If you do a midlife crisis right

You get to reinvent yourself.

What feels like F4 chaos at first is just

The amputation of labels,

Façade extraction,

Annihilation of preconceived notions.

 

And then, like strolling through an identity mall,

You get to shop for the new you. 

Sister, daughter, mother . . .

Those were never far away

And first to return after the tornado.

 

But then comes the fun part.

Um . . . thinker.  I’ll take one of those.

Lover.  Yes, I’ll wear that.

Writer.  Can you throw in Poet on the twofer deal?

 

I choose each one carefully.

Now that I know I really can

Create myself

I want to make certain the me I create

            Is the me I want. 

 

Bird watcher.  Rose grower.  Dog lover.

                 Nature worshipper.

       Symphony-goer.  Art appreciater.

 

         Good friend.   Penny wise. 

         Rock solid.  Laugh-a-lotter. 

                      Meditator.

                      Mediator. 

                Believer in Magic.

                        Seeker.

                        Finder.

                      Grateful.

 

I am who I want to be.

I am who I have created myself to be.

I think I shall rest with a glass of tea

and call it good. 

Hens and Chicks

I am looking out my window on a rainy afternoon.   A hen and her five chicks are pecking around under the bird feeder just 15 feet from where I now sit.

They have escaped.  They came from the yard two houses over where the neighbors I have not met (nor want to) breed fighting cocks.  They found a hole in the piecemeal fence, stepped through the tall grass and thistles, and moved their head-thrusts in the direction of freedom.

No set meal time out there.  No food source readily available.  No protection from everything the world might bring.  No fence to shelter.  No fence to restrict.

I can almost see the rooster, flaming red coxcomb wobbling with each crow as he protests their departure.  Who said chickens can’t fly?

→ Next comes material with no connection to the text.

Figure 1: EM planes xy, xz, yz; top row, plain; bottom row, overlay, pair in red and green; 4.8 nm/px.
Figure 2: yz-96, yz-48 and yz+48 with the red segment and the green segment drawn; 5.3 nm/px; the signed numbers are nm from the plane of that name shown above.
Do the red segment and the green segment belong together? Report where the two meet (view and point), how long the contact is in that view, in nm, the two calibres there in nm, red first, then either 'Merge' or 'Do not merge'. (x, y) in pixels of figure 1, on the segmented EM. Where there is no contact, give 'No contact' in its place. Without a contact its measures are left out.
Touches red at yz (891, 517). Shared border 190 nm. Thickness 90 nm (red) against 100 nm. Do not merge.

I suddenly think of the women and children of the FLDS, and I stand up abruptly.  Must go fill the feeders.  And sprinkle a little on the ground.

On Visiting the Biltmore

62 bedrooms for a family of three.

A dining room bigger than the footprint of my house.

The view from the master’s suite alone worth every untaxed penny.

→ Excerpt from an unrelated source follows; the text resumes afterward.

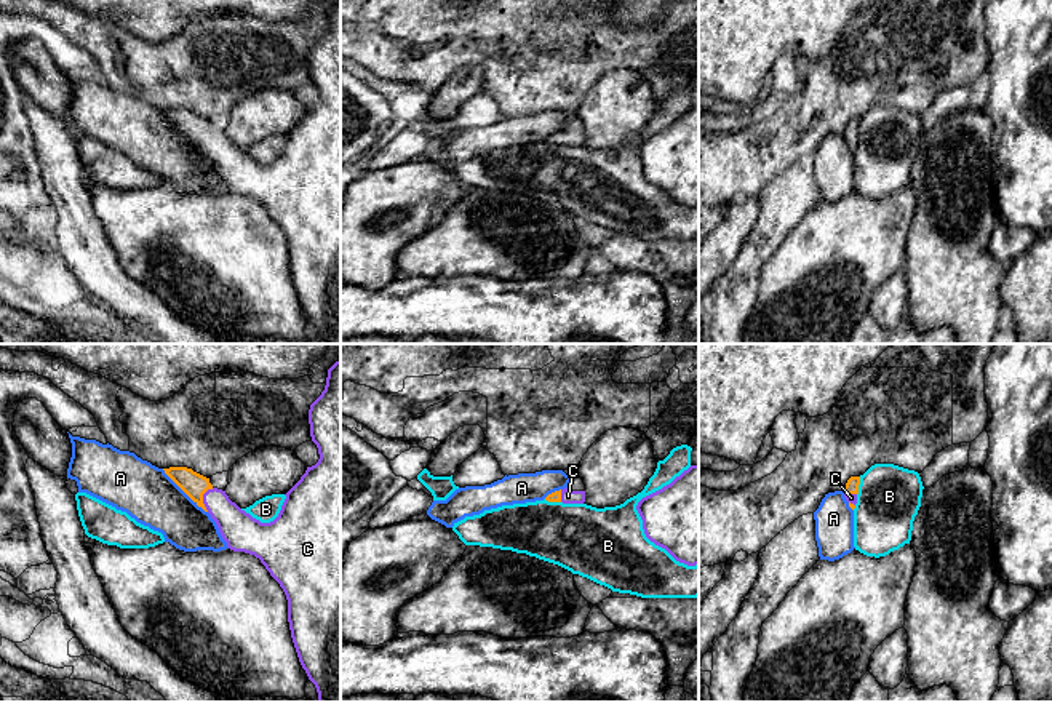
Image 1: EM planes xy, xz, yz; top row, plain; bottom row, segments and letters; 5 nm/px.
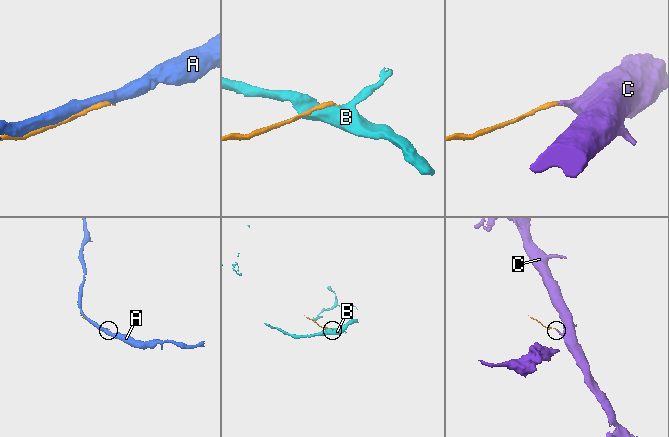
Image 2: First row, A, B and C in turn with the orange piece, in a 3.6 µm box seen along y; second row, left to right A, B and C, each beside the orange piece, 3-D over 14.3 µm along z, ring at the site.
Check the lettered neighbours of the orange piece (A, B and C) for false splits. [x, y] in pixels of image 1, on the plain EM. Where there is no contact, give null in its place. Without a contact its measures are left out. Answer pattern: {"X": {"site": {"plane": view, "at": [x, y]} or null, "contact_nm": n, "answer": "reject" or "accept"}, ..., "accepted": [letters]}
{"A": {"site": {"plane": "xy", "at": [184, 133]}, "contact_nm": 320, "answer": "reject"}, "B": {"site": {"plane": "yz", "at": [857, 128]}, "contact_nm": 100, "answer": "reject"}, "C": {"site": {"plane": "xy", "at": [202, 139]}, "contact_nm": 120, "answer": "accept"}, "accepted": ["C"]}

And I could live in that library.

 

I push 1-4, following the directive of the blueprint map, and learn

            the red and white chess set once belonged

to Napolean (Bonaparte, not Jones, the first chair trumpet player in

my high school whose parents had an unhealthy obsession

          with European history).

 

Two Renoirs hang in a guest bedroom.

The masterpieces in the mister’s and missus’

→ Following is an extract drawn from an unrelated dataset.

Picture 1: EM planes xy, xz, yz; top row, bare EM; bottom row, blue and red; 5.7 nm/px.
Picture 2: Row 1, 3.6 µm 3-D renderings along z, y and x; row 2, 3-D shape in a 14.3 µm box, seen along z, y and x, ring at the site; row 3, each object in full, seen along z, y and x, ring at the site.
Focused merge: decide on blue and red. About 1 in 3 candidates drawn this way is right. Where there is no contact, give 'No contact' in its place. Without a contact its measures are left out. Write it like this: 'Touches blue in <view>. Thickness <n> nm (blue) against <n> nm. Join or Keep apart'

          (separate) rooms are commissioned family portraits —

                    Grandfather Commodore,

          Father, Mister, Missus, and Baby, of course.

 

                    Such obscene luxury.

                    Such gross indulgence.

                    Such overdone opulence.

 

          How I wish it was mine.

 

I’d close it to the public (though how would they know how

          magnificent I am without the audio tour?) 

and rehire the maids and valets and stablemen

and gardeners and coachmen and chefs. 

          Family Christmas wouldn’t be at mother’s anymore.

 

I’d treat the help fairly

and bus in orphans for Easter egg hunts and Halloween hayrides.

          The papers would print stories of my largesse,

and then plead for the exclusive photographs

          of the inside

                    of my house.

 

By 1-9 I’m pissed.

What are all these people doing in my house with 62 bedrooms

          for a family of three?

                    Me and you and Me.